If anyone was going to try and counter that truth, the long, quiet seconds after definitely made it seem they must be thinking hard about it.
“When Bluestar grew paranoid and closed Thunderclan off,” Firestar spoke up again, “many cats were nearly hurt, or may have even died. However much guilt I felt doing so, we only avoided a war with Windclan because disobeyed her,” he made sure to give a reminding look to Onestar, “and refused to abandon friends.”
And then Littlecloud. “ Every time Shadowclan has withdrawn inside itself, has been the times of its worst suffering.”
While Blackstar glared at his clan’s medicine cat, who stared back with none of fear he’d had of the larger tom long ago, Firestar looked across to Onestar, waiting. The Windclan leader eventually gave in to truth with a bitter dip of his head, just before Mistystar added her own part, eyes up upon Hollyleaf as Mothwing’s were.
“Leopardstar’s habit of that fault is more than well known,” she stared in her pause, gaze locked unto some distant patch of nowhere . . . in the same wise, considering appearance Firestar recognized Mistystar inherited from her mother, “as is my fault of following after her.”
“No clan is unique,” Hollyleaf’s choice of words redrew the attention of everyone without fail, “and No clan is alone.”
. . .
That was a declaration.
. . .
That . . . was an order.
With differing expressions from one cat to another, that much was recognized by all.

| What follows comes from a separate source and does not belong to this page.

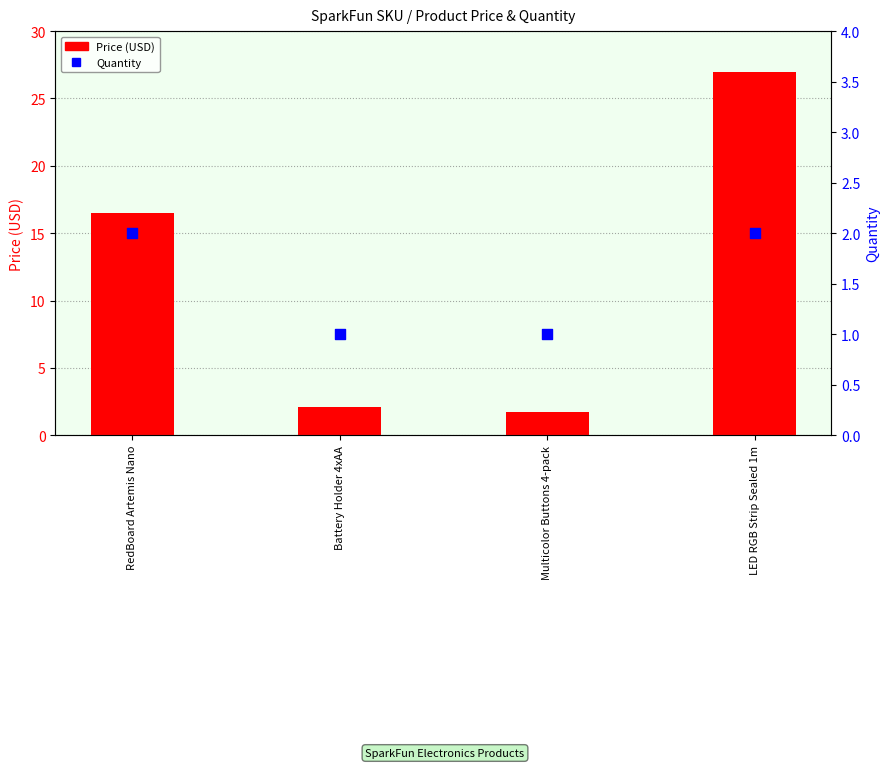

Which series has the largest total across all categories?

Price (USD)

“No clan is alone.” It was Mothwing, who repeated her words back to her before anyone else.
A gap of silence came, and the sounds of a peaceful forest night were finally granted a moment’s entry into their ears.
“No clan is alone.” Littlecloud echoed.
Blackstar’s head snapped his way, and the larger cat’s teeth slowly tried to force their way into the open as his ears just as much so wanted to pin themselves against his head. But now . . . he kept them from entirely doing so. And he said nothing. He made no scathing remark against what his medicine cat said. He shouted nothing back against Hollyleaf. He didn’t attempt an appeal to the others. Instead, perhaps . . . he chose to overcome the curse that had afflicted Shadowclan leaders for generations.

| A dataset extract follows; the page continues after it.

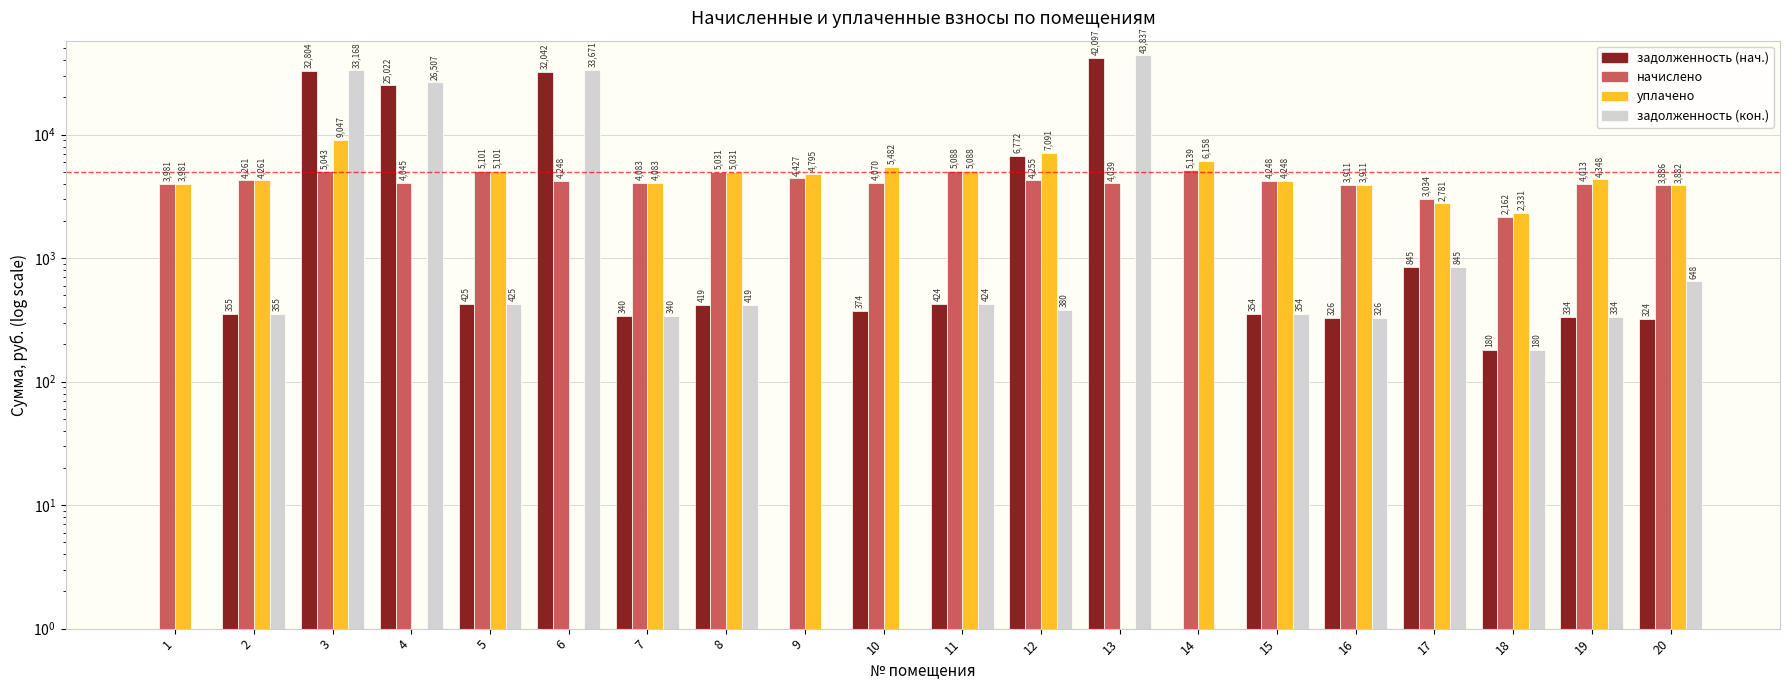

Which series has the widest spread of values?

задолженность (кон.)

“No clan is alone!” Kestrelflight said the same, with some enthusiasm that might have been mistaken for ignorance of the severity of the coming situation.
Jayfeather was as annoyed at his self-assumed friend from Windclan as ever, and his face showed as much. And, his effort going towards his face showing as much kept him from being the fourth and final medicine cat to repeat his sister’s words and speak for his clan in place of his leader. Instead, Brambleclaw was left to, the only deputy to do so, and the only deputy present.
“No clan is alone.” Thunderclan’s deputy affirmed what Hollyleaf had asserted, looking up to the cat he once believed to be his daughter . . . and who he could never come treat as if she wasn’t.